CAPÍTULO 3 – CUANDO AMANECE EN MÉXICO


La policía llegó casi una hora después. Dos agentes cansados, con libretas viejas y miradas que evitaban la mía. Preguntaron lo justo, anotaron lo mínimo.

—¿Vio algo?
—No.
—¿Escuchó algo?
—No.

Asintieron, como si esperaran exactamente esas respuestas, y se fueron.

Nadie buscó a Alejandro.

Días después, alguien comentó que habían encontrado una camioneta quemada en el desierto. Sin placas. Sin identificación.

Yo no fui a ver.

Un mes más tarde, me mudé con Diego a Chihuahua, a casa de mi madre. Le dije que su papá estaba trabajando lejos. Él asintió, como si lo entendiera mejor de lo que yo quería creer.

A veces sueño con luces azules y rojas entrando por debajo de una puerta.

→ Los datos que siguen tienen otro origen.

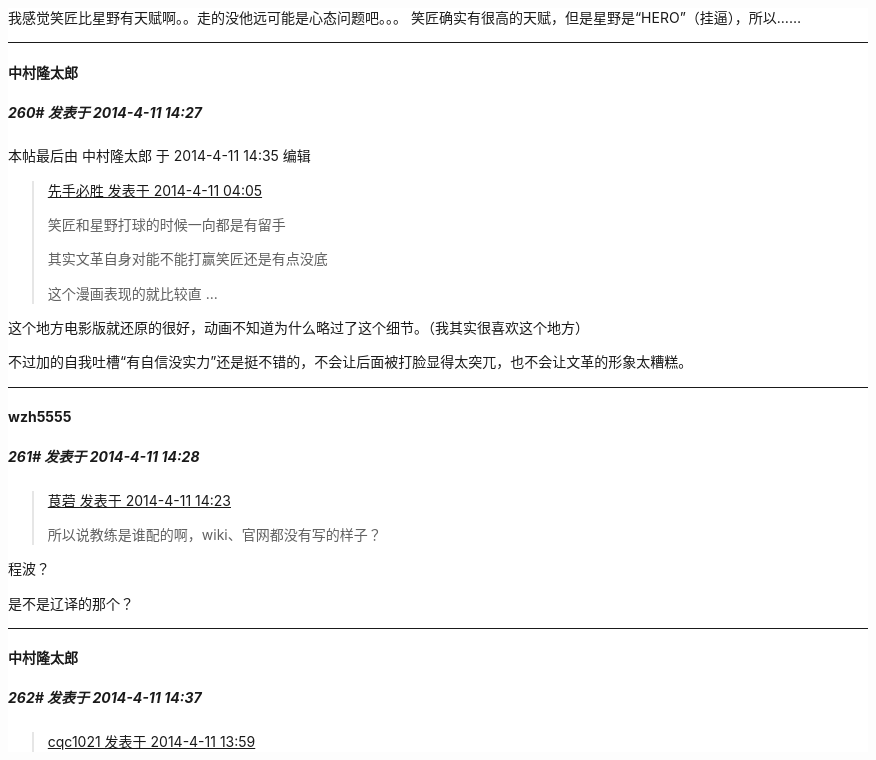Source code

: 我感觉笑匠比星野有天赋啊。。走的没他远可能是心态问题吧。。。</blockquote>
笑匠确实有很高的天赋，但是星野是“HERO”（挂逼），所以……







*****

####  中村隆太郎  
##### 260#       发表于 2014-4-11 14:27



 本帖最后由 中村隆太郎 于 2014-4-11 14:35 编辑 
<blockquote><a href="httphttps://bbs.saraba1st.com/2b/forum.php?mod=redirect&amp;goto=findpost&amp;pid=25045508&amp;ptid=1010574" target="_blank">先手必胜 发表于 2014-4-11 04:05</a>

笑匠和星野打球的时候一向都是有留手

其实文革自身对能不能打赢笑匠还是有点没底

这个漫画表现的就比较直 ...</blockquote>
这个地方电影版就还原的很好，动画不知道为什么略过了这个细节。（我其实很喜欢这个地方）

不过加的自我吐槽“有自信没实力”还是挺不错的，不会让后面被打脸显得太突兀，也不会让文革的形象太糟糕。







*****

####  wzh5555  
##### 261#       发表于 2014-4-11 14:28



<blockquote><a href="httphttps://bbs.saraba1st.com/2b/forum.php?mod=redirect&amp;goto=findpost&amp;pid=25049276&amp;ptid=1010574" target="_blank">茛菪 发表于 2014-4-11 14:23</a>

所以说教练是谁配的啊，wiki、官网都没有写的样子？</blockquote>
程波？

是不是辽译的那个？







*****

####  中村隆太郎  
##### 262#       发表于 2014-4-11 14:37



<blockquote><a href="httphttps://bbs.saraba1st.com/2b/forum.php?mod=redirect&amp;goto=findpost&amp;pid=25049044&amp;ptid=1010574" target="_blank">cqc1021 发表于 2014-4-11 13:59</a>

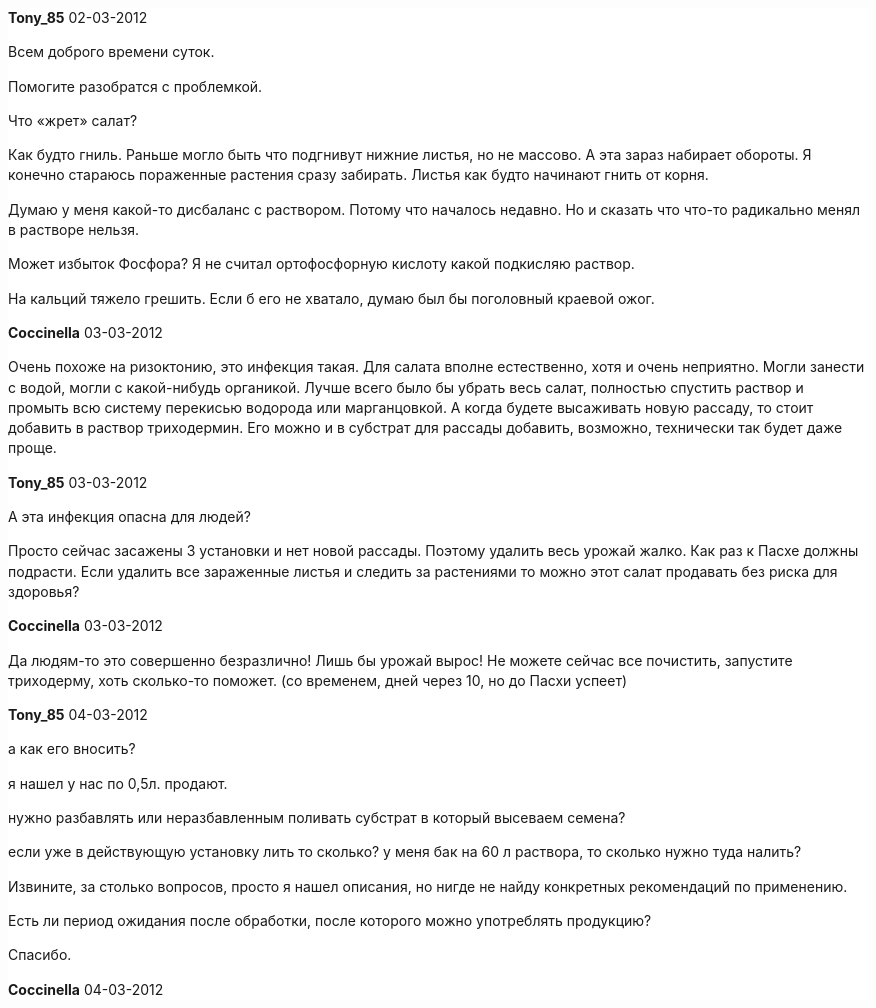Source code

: **Tony_85** 02-03-2012

Всем доброго времени суток.

Помогите разобратся с проблемкой.

Что «жрет» салат?

Как будто гниль. Раньше могло быть что подгнивут нижние листья, но не массово. А эта зараз набирает обороты. Я конечно стараюсь пораженные растения сразу забирать. Листья как будто начинают гнить от корня.

Думаю у меня какой-то дисбаланс с раствором. Потому что началось недавно. Но и сказать что что-то радикально менял в растворе нельзя.

Может избыток Фосфора? Я не считал ортофосфорную кислоту какой подкисляю раствор.

На кальций тяжело грешить. Если б его не хватало, думаю был бы поголовный краевой ожог.


**Coccinella** 03-03-2012

Очень похоже на ризоктонию, это инфекция такая. Для салата вполне естественно, хотя и очень неприятно. Могли занести с водой, могли с какой-нибудь органикой. Лучше всего было бы убрать весь салат, полностью спустить раствор и промыть всю систему перекисью водорода или марганцовкой. А когда будете высаживать новую рассаду, то стоит добавить в раствор триходермин. Его можно и в субстрат для рассады добавить, возможно, технически так будет даже проще. 


**Tony_85** 03-03-2012

А эта инфекция опасна для людей?

Просто сейчас засажены 3 установки и нет новой рассады. Поэтому удалить весь урожай жалко. Как раз к Пасхе должны подрасти. Если удалить все зараженные листья и следить за растениями то можно этот салат продавать без риска для здоровья?


**Coccinella** 03-03-2012

Да людям-то это совершенно безразлично! Лишь бы урожай вырос! Не можете сейчас все почистить, запустите триходерму, хоть сколько-то поможет. (со временем, дней через 10, но до Пасхи успеет)


**Tony_85** 04-03-2012

а как его вносить?

я нашел у нас по 0,5л. продают.

нужно разбавлять или неразбавленным поливать субстрат в который высеваем семена?

если уже в действующую установку лить то сколько? у меня бак на 60 л раствора, то сколько нужно туда налить?

Извините, за столько вопросов, просто я нашел описания, но нигде не найду конкретных рекомендаций по применению.

Есть ли период ожидания после обработки, после которого можно употреблять продукцию?

Спасибо.


**Coccinella** 04-03-2012
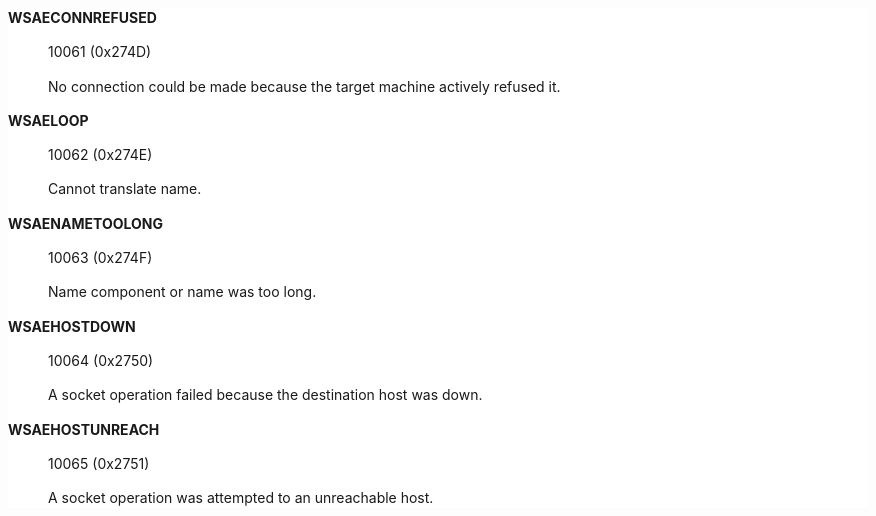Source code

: 
</dt> </dl> </dd> <dt>

<span id="WSAECONNREFUSED"></span><span id="wsaeconnrefused"></span>**WSAECONNREFUSED**
</dt> <dd> <dl> <dt>

10061 (0x274D)
</dt> <dt>



No connection could be made because the target machine actively refused it.


</dt> </dl> </dd> <dt>

<span id="WSAELOOP"></span><span id="wsaeloop"></span>**WSAELOOP**
</dt> <dd> <dl> <dt>

10062 (0x274E)
</dt> <dt>



Cannot translate name.


</dt> </dl> </dd> <dt>

<span id="WSAENAMETOOLONG"></span><span id="wsaenametoolong"></span>**WSAENAMETOOLONG**
</dt> <dd> <dl> <dt>

10063 (0x274F)
</dt> <dt>



Name component or name was too long.


</dt> </dl> </dd> <dt>

<span id="WSAEHOSTDOWN"></span><span id="wsaehostdown"></span>**WSAEHOSTDOWN**
</dt> <dd> <dl> <dt>

10064 (0x2750)
</dt> <dt>



A socket operation failed because the destination host was down.


</dt> </dl> </dd> <dt>

<span id="WSAEHOSTUNREACH"></span><span id="wsaehostunreach"></span>**WSAEHOSTUNREACH**
</dt> <dd> <dl> <dt>

10065 (0x2751)
</dt> <dt>



A socket operation was attempted to an unreachable host.


</dt> </dl> </dd> <dt>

Pero cada mañana, cuando el sol ilumina las paredes color tierra, abrazo a mi hijo y sigo adelante.

Porque en este lugar, sobrevivir no siempre se siente como ganar, pero sigue siendo lo único que importa.


‼️‼️‼️Nota final para el lector: Esta historia es completamente híbrida y ficticia. Cualquier parecido con personas reales, hechos o instituciones es pura coincidencia y no debe interpretarse como un hecho periodístico.